Click here to learn more about the Filter Brush over on Adobe’s website.

Overall Performance Enhancements

One of the less “exciting” features of the new update was the ability to use your Graphics Processing Unit (GPU) to speed up interactive image editing inside of Lightroom. This is a really big deal, especially for photographers working on 4k or 5k displays. Basically, Lightroom is now going to work a lot faster.
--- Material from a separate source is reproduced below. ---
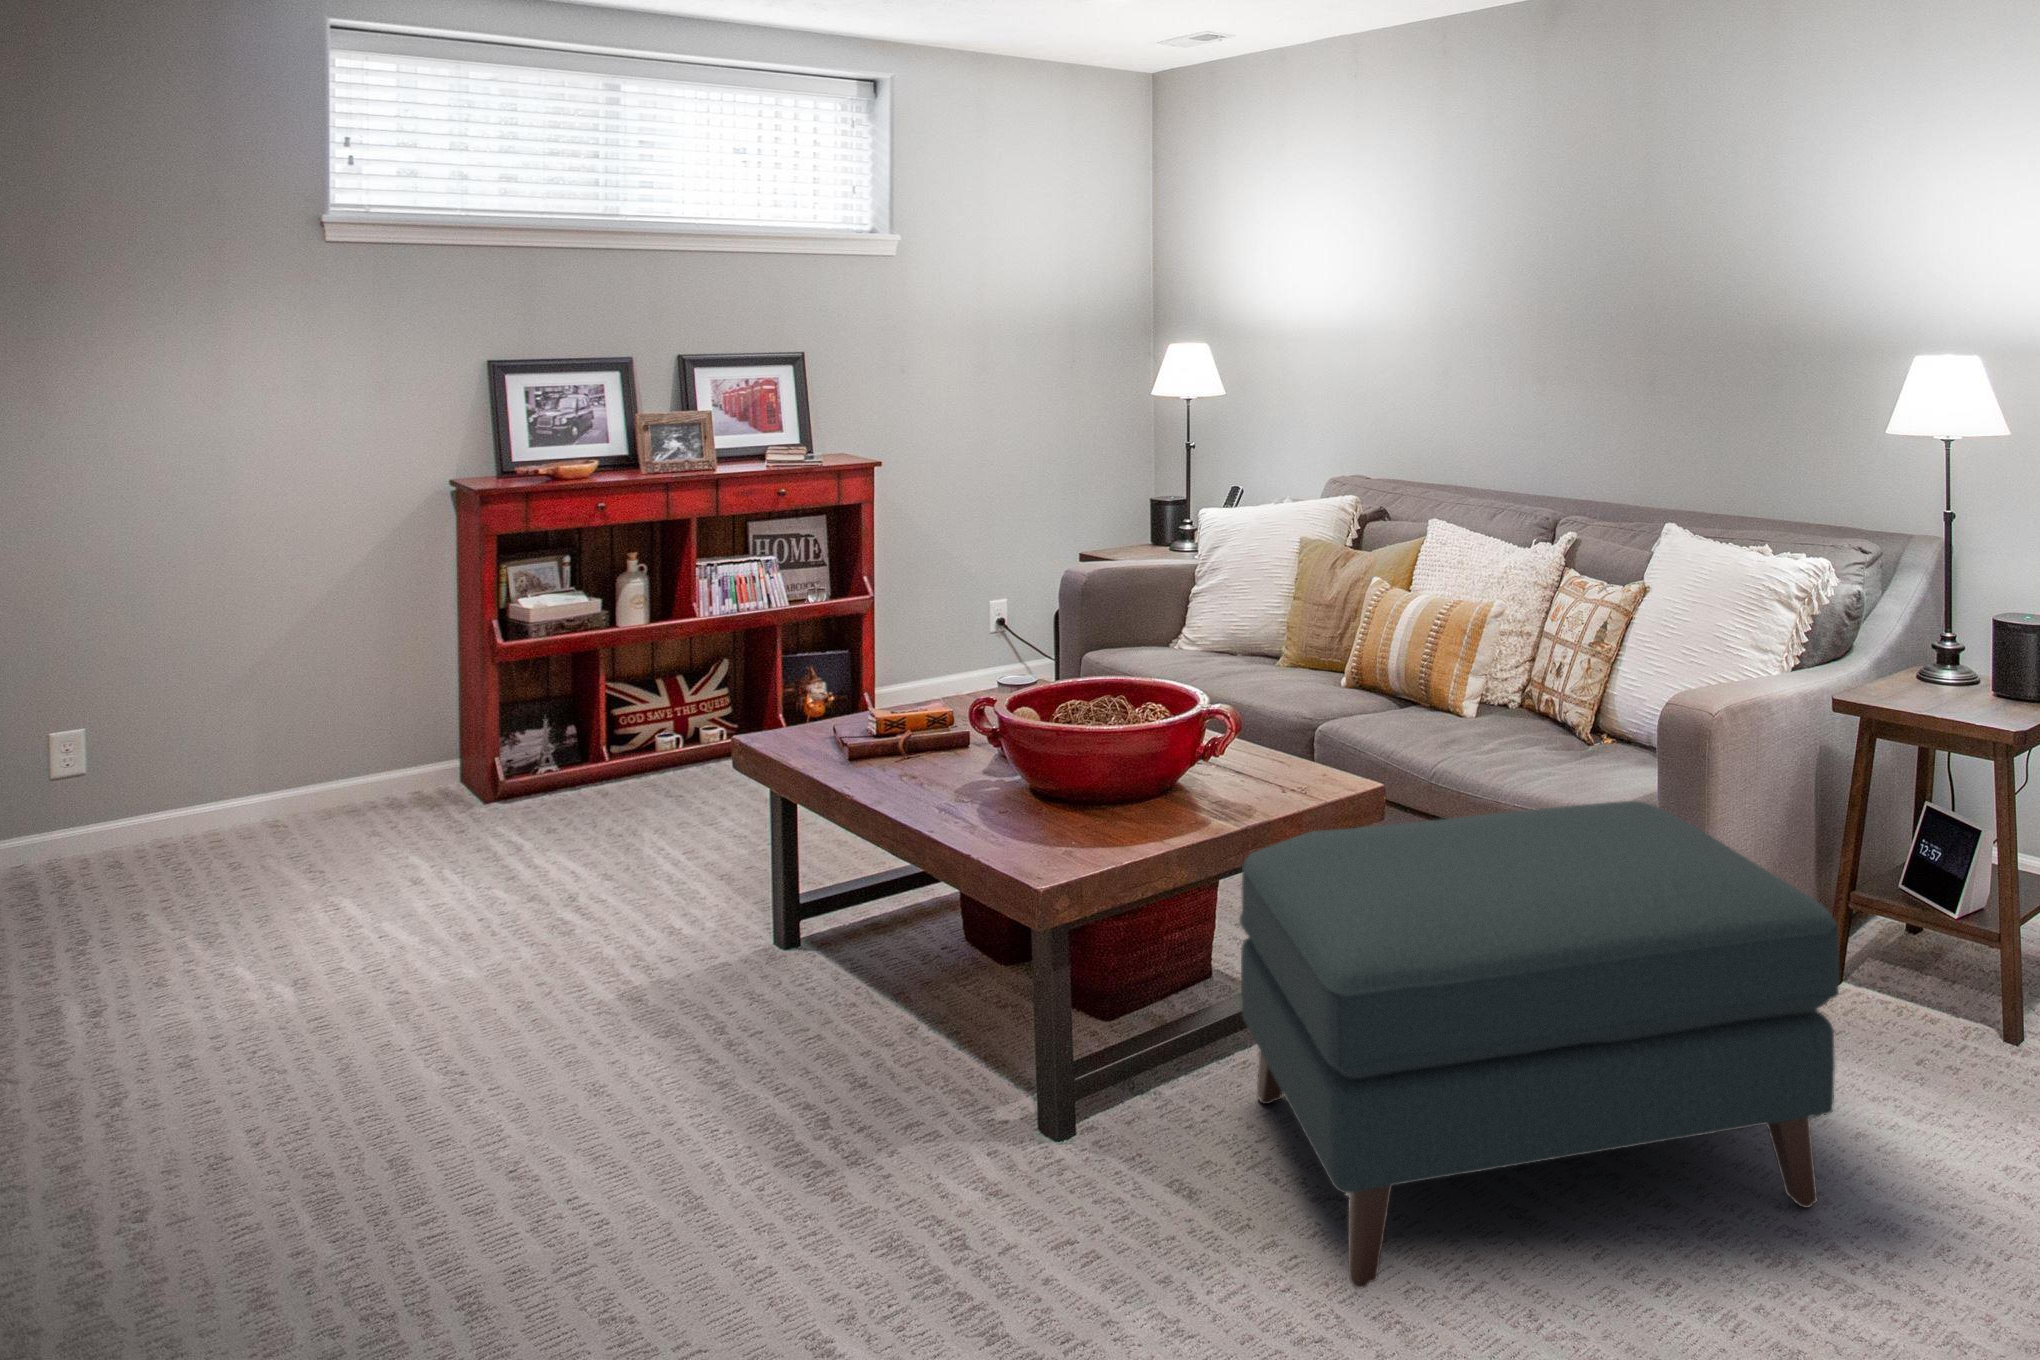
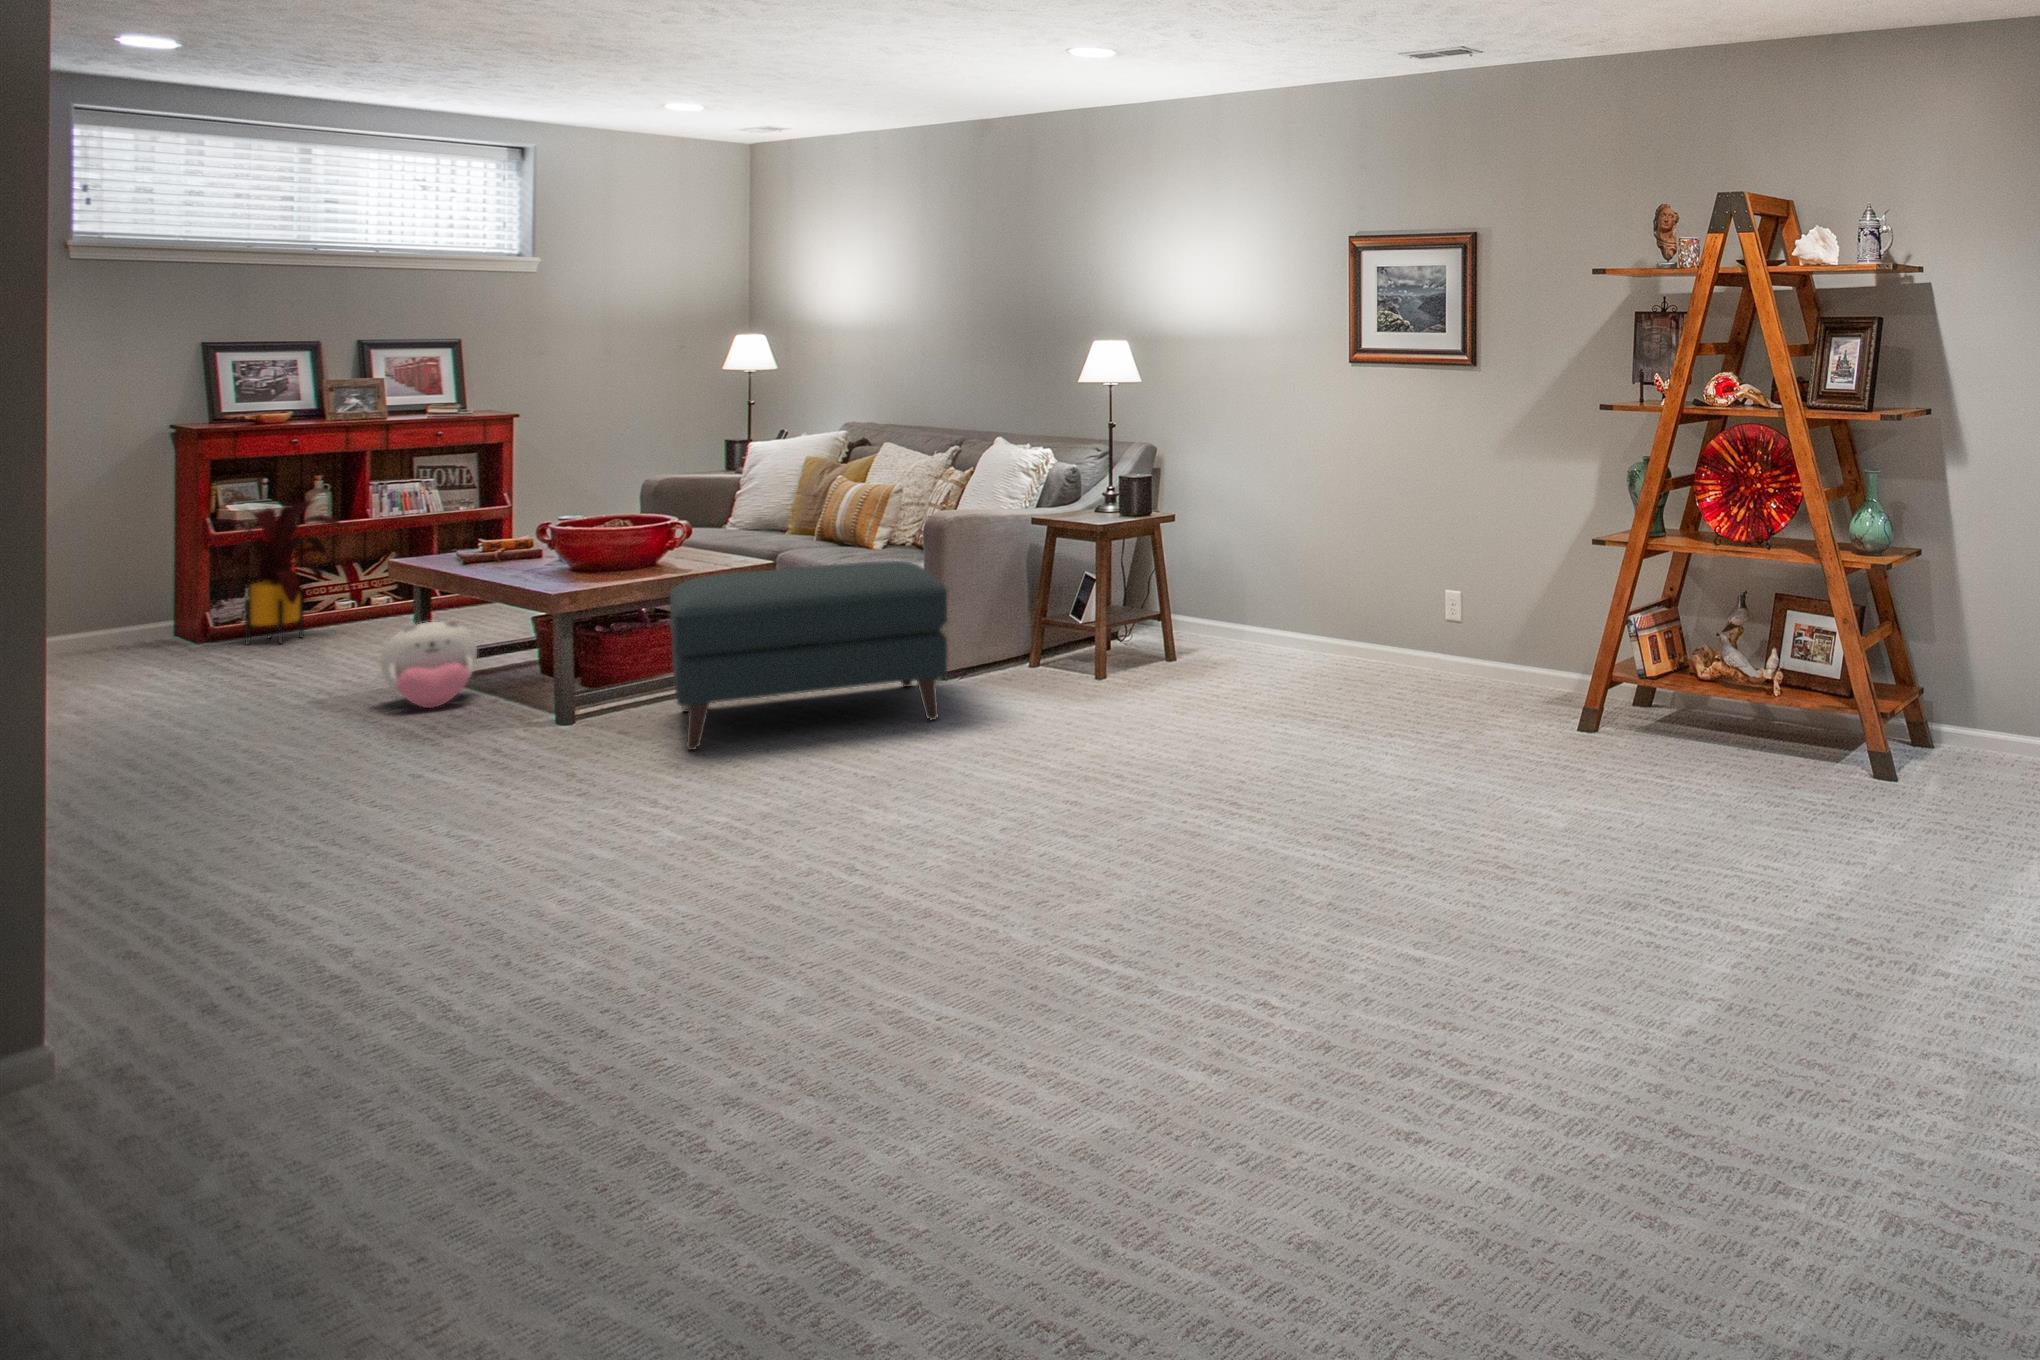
house plant: none [475,592,678,818] -> present [208,500,345,644]
plush toy: none [737,864,883,1036] -> present [381,619,477,708]

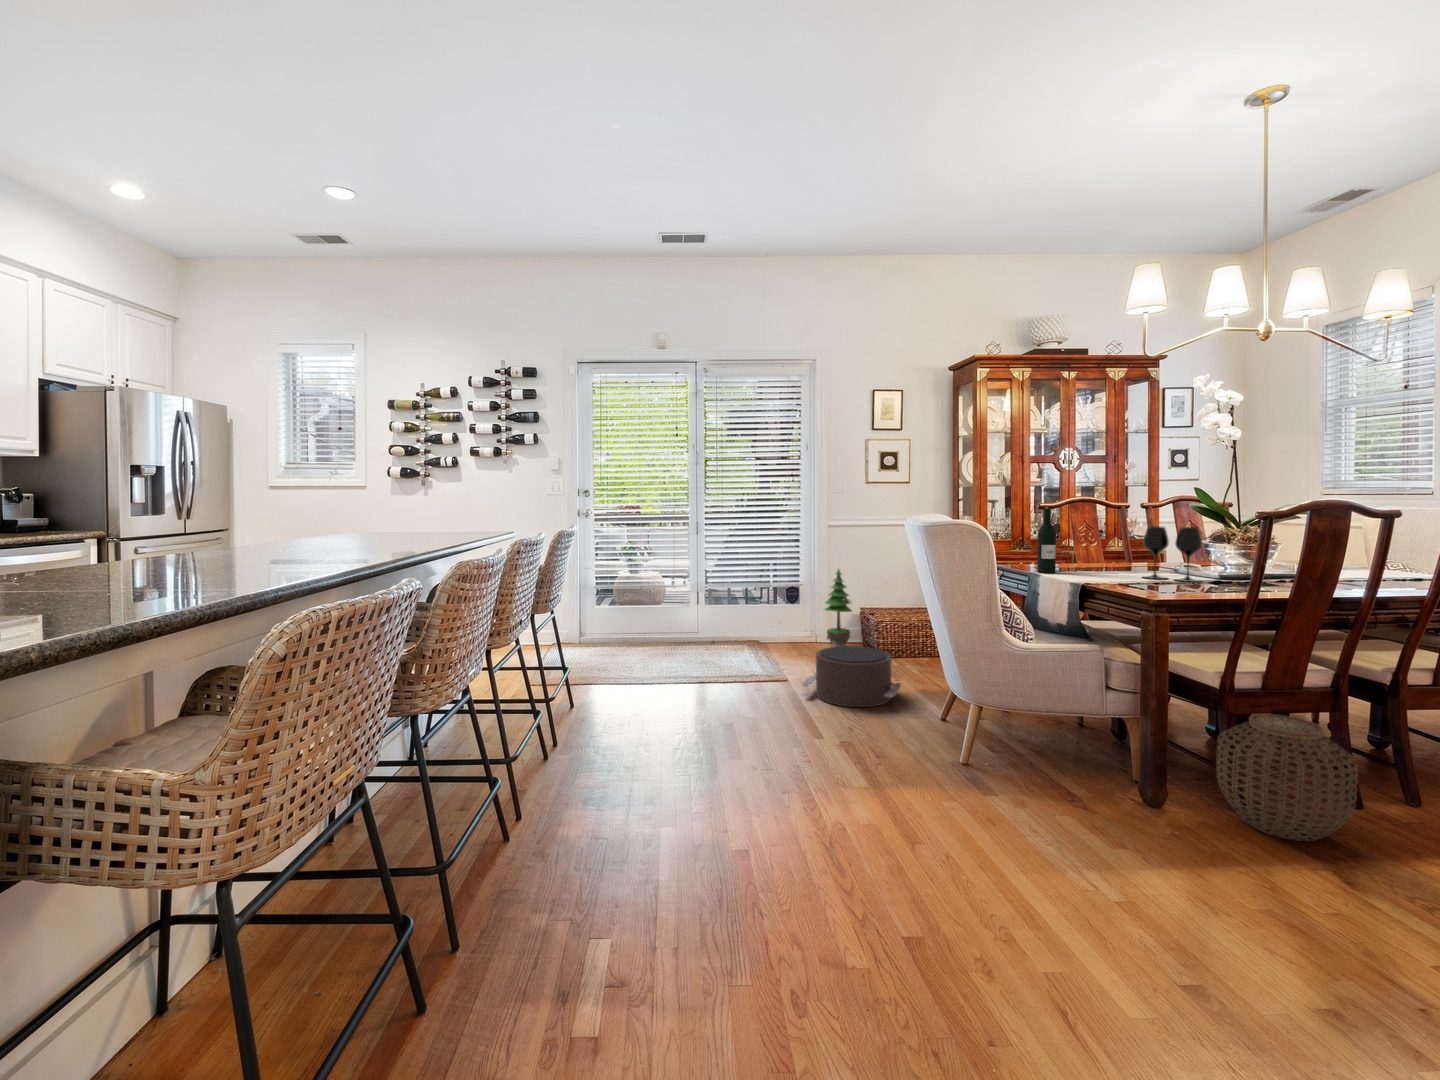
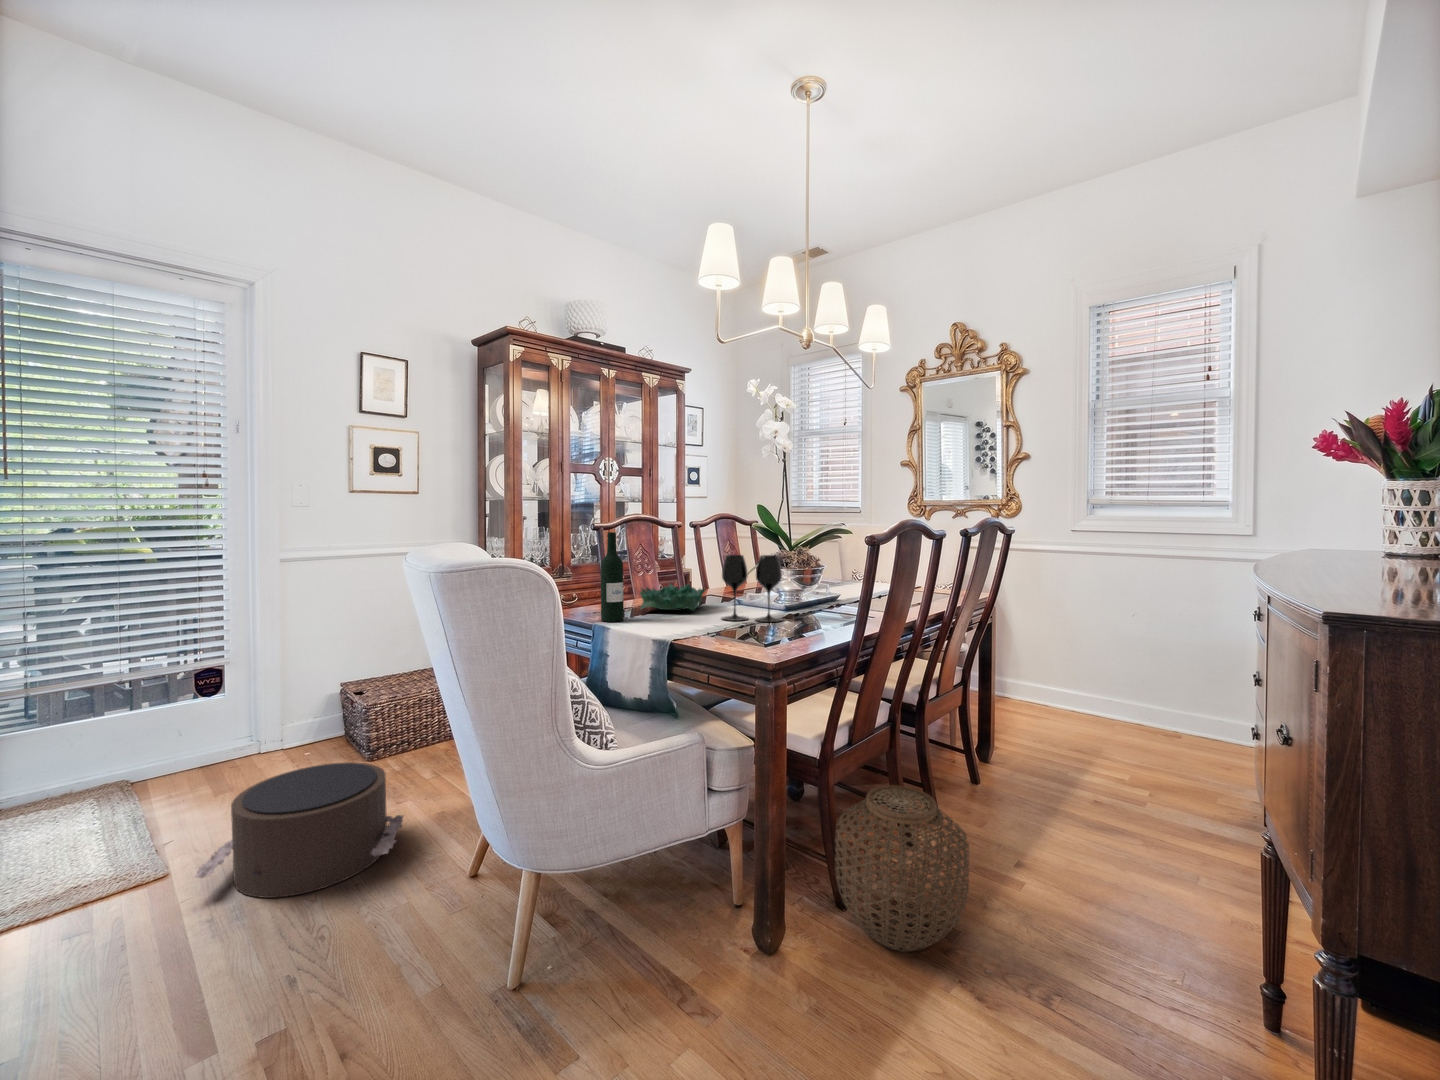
decorative bowl: none [1073,551,1136,571] -> present [640,584,706,610]
potted tree: present [825,569,852,647] -> none [270,623,327,753]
Here are the requirements to use the GPU in Lightroom CC:

  • 64-bit only
  • OpenGL 3.3 and up
  • Mac OS 10.9 and higher
  • Windows 7 and higher

Other Improvements:

Here are some of the worth-mentioning improvements to Lightroom CC:

  • Add to Collection on Import: If you are a collection user, then you will find this one useful. Now you can add your images directly to a collection on import!
  • Slideshow updates: If you use the Slideshow panel at all, then you will find these improvements quite useful. First, they added the ability to pan-and-zoom over your photos when playing the slideshow. You can now add more than one song (instead of just one that repeated over and over). There are a few other improvements, please click here to learn more about the slideshow improvements over on Adobe’s website.
  • CMYK supported in soft-proofing: In previous versions, Lightroom was only able to soft-proof in RGB. Now, for those of you who print in CMYK, you can soft-proof your images before exporting them! This is great, as it reduces the need to resort to Photoshop to preview the photos.
  • Pet eye removal: Do you have a fur-baby? Now you can remove that pesky green-eye from your babies! This works similarly to the red-eye removal feature for humans.